Commons:Copyright rules by territory/Cook Islands
Copyright rules: the Cook Islands|
|Standard||Life + 50 years|
|Audiovisual||Create/publish + 50 years|
|Collective||Create/publish + 50 years|
|Applied art||Create 25 years|
|Terms run to year end||Yes|
|ISO 3166-1 alpha-3||COK|
|Berne convention||2 August 2017|
This page provides an overview of copyright rules of the Cook Islands that are relevant to uploading works into Wikimedia Commons. Note that any work originating in the Cook Islands must be in the public domain, or available under a free license, in both the Cook Islands and the United States before it can be uploaded to Wikimedia Commons. If there is any doubt about the copyright status of a work from the Cook Islands, refer to the Copyright Act for clarification.
The Cook Islands became a British protectorate in 1888. In 1900 the islands were annexed by Britain. In 1901 they were included within the boundaries of the Colony of New Zealand. The islands remained a New Zealand dependent territory until 1965, when they became self-governing. The Cook Islands today is a self-governing island country in free association with New Zealand. The Cook Islands has been a member of the Berne Convention since 2 August 2017.
As of 2019 the World Intellectual Property Organization (WIPO), an agency of the United Nations, listed the Copyright Act 2013 and the Traditional Knowledge Act 2013 as the main IP laws enacted by the legislature of the Cook Islands. The WIPO-LEX website holds copies of these acts, which both entered into force on 5 December 2013.
The Copyright Act 1962 of New Zealand applied to the Cook Islands until 2013. The 2013 Act replaced the Copyright Act 1962, but was not retroactive.

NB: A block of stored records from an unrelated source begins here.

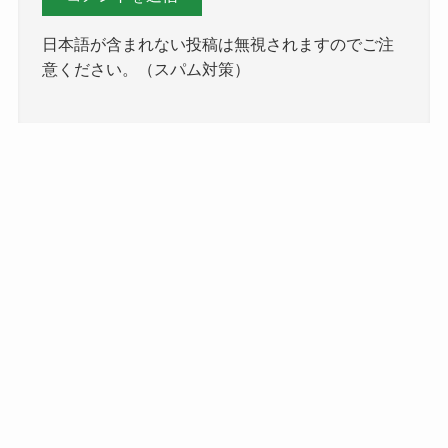
日本語が含まれない投稿は無視されますのでご注
意ください。（スパム対策）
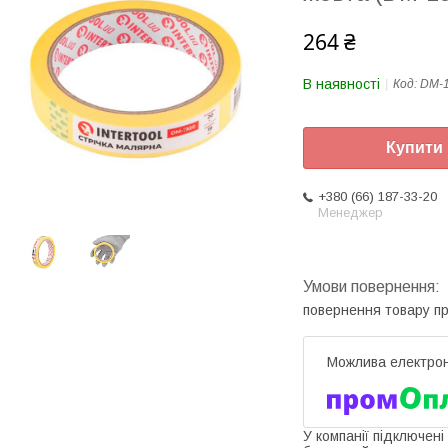
264 ₴
В наявності
Код:
DM-
Купити
+380 (66) 187-33-20
Менеджер
повернення товару п
У компанії підключені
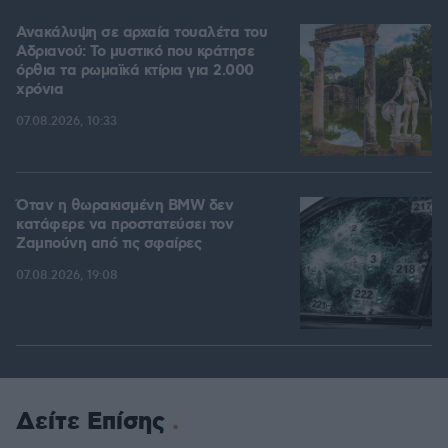
Ανακάλυψη σε αρχαία τουαλέτα του
Αδριανού: Το μυστικό που κράτησε
όρθια τα ρωμαϊκά κτίρια για 2.000
χρόνια
07.08.2026, 10:33
Όταν η θωρακισμένη BMW δεν
κατάφερε να προστατεύσει τον
Ζαμπούνη από τις σφαίρες
07.08.2026, 19:08
Δείτε Επίσης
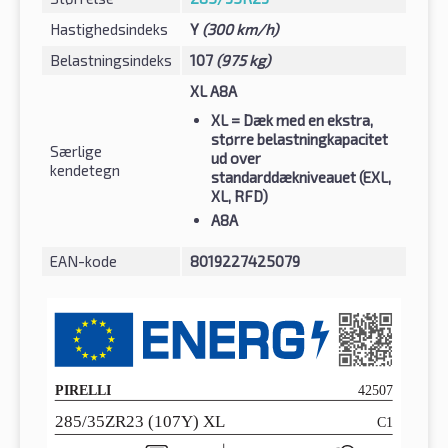
Hastighedsindeks
Y
(300 km/h)
Belastningsindeks
107
(975 kg)
XL A8A
XL
= Dæk med en ekstra,
større belastningkapacitet
Særlige
ud over
kendetegn
standarddækniveauet (EXL,
XL, RFD)
A8A
EAN-kode
8019227425079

- On and from its commencement, this Act applies, with any necessary modification, to any work, performance, sound recording, or communication to the public protected under the Copyright Act 1962 or any previous Act if the term of copyright protection or rights protection for the work, performance, sound recording, or communication to the public has not expired under that enactment (the previous enactment).[8/2013 Sec.53(1)]
- The protection under subsection (1) applies for the balance of the term of protection as calculated in accordance with the previous enactment.[8/2013 Sec.53(2)]
According to the former Copyright Act 1962, a work is in the public domain if it meets one of the following criteria:
- It is an anonymous work or pseudonymous work and 50 years have passed since the date of its publication
- It is another kind of work, and 50 years have passed since the year of death of the author (or last-surviving author)
- It is work not published during the lifetime of the author, and 75 years have passed since the death of the author, or 50 years have passed since the date of its publication, whichever period is the shorter
- It is a photographic work, sound recording, cinematograph film, television or sound broadcast and 50 years have passed since the date of its creation
- It is a "original literary, dramatic, musical, or artistic work made by or under the direction or control of Her Majesty or a Government Department", and 50 years have passed since the date of its creation
According to the Copyright Act 8/2013,
- Copyright in a work (other than a work of applied art or a typographical arrangement of a published edition) exists (a) for the life of the author; and (b) for 50 years from the end of the calendar year in which the author dies.[8/2013 Sec.13(1)]
- If 2 or more individuals are the authors of a work, copyright in the work (other than a work of applied art or a typographical arrangement of a published edition) exists ( a) for the life of the longest-surviving author; and (b) for 50 years from the end ·of the calendar year in which that author dies.[8/2013 Sec.13(2)]
- Copyright in a collective work (other than a work of applied art or a typographical arrangement of a published edition) or film exists for 50 years from the end of the calendar year in which the latest of the following events occurred: (a) the work was made: (b) the work was first made available to the public: (c) the work was first published.[8/2013 Sec.13(3)]
- Copyright in a work of applied art (including a collective work) exists for 25 years from the end of the calendar year in which the work was made.[8/2013 Sec.13(4)]
- Copyright in a typographical arrangement of a published edition of the whole or any part of a literary work, dramatic work, or musical work (including a collective work) exists for 25 years from the end of the calendar year in which the edition is first published.[8/2013 Sec.13(5)]
- The definition of "work" does not include any work that is an official text, or a translation, of a legislative, administrative, or legal nature.[8/2013 Sec.3(work)]
- Copyright does not exist in any idea, procedure, system, method of operation, concept, principle, discovery, or data expressed, described, explained, illustrated, or otherwise embodied in a work.[8/2013 Sec.7(4)]
The Traditional Knowledge Act 2013, which is not retroactive, imposes non-copyright restrictions on the uses allowed for expressions of traditional knowledge. Ownership of rights to traditional knowledge is confirmed by the Are Korero of the traditional community, and the owner must approve various types of use, including commercial use.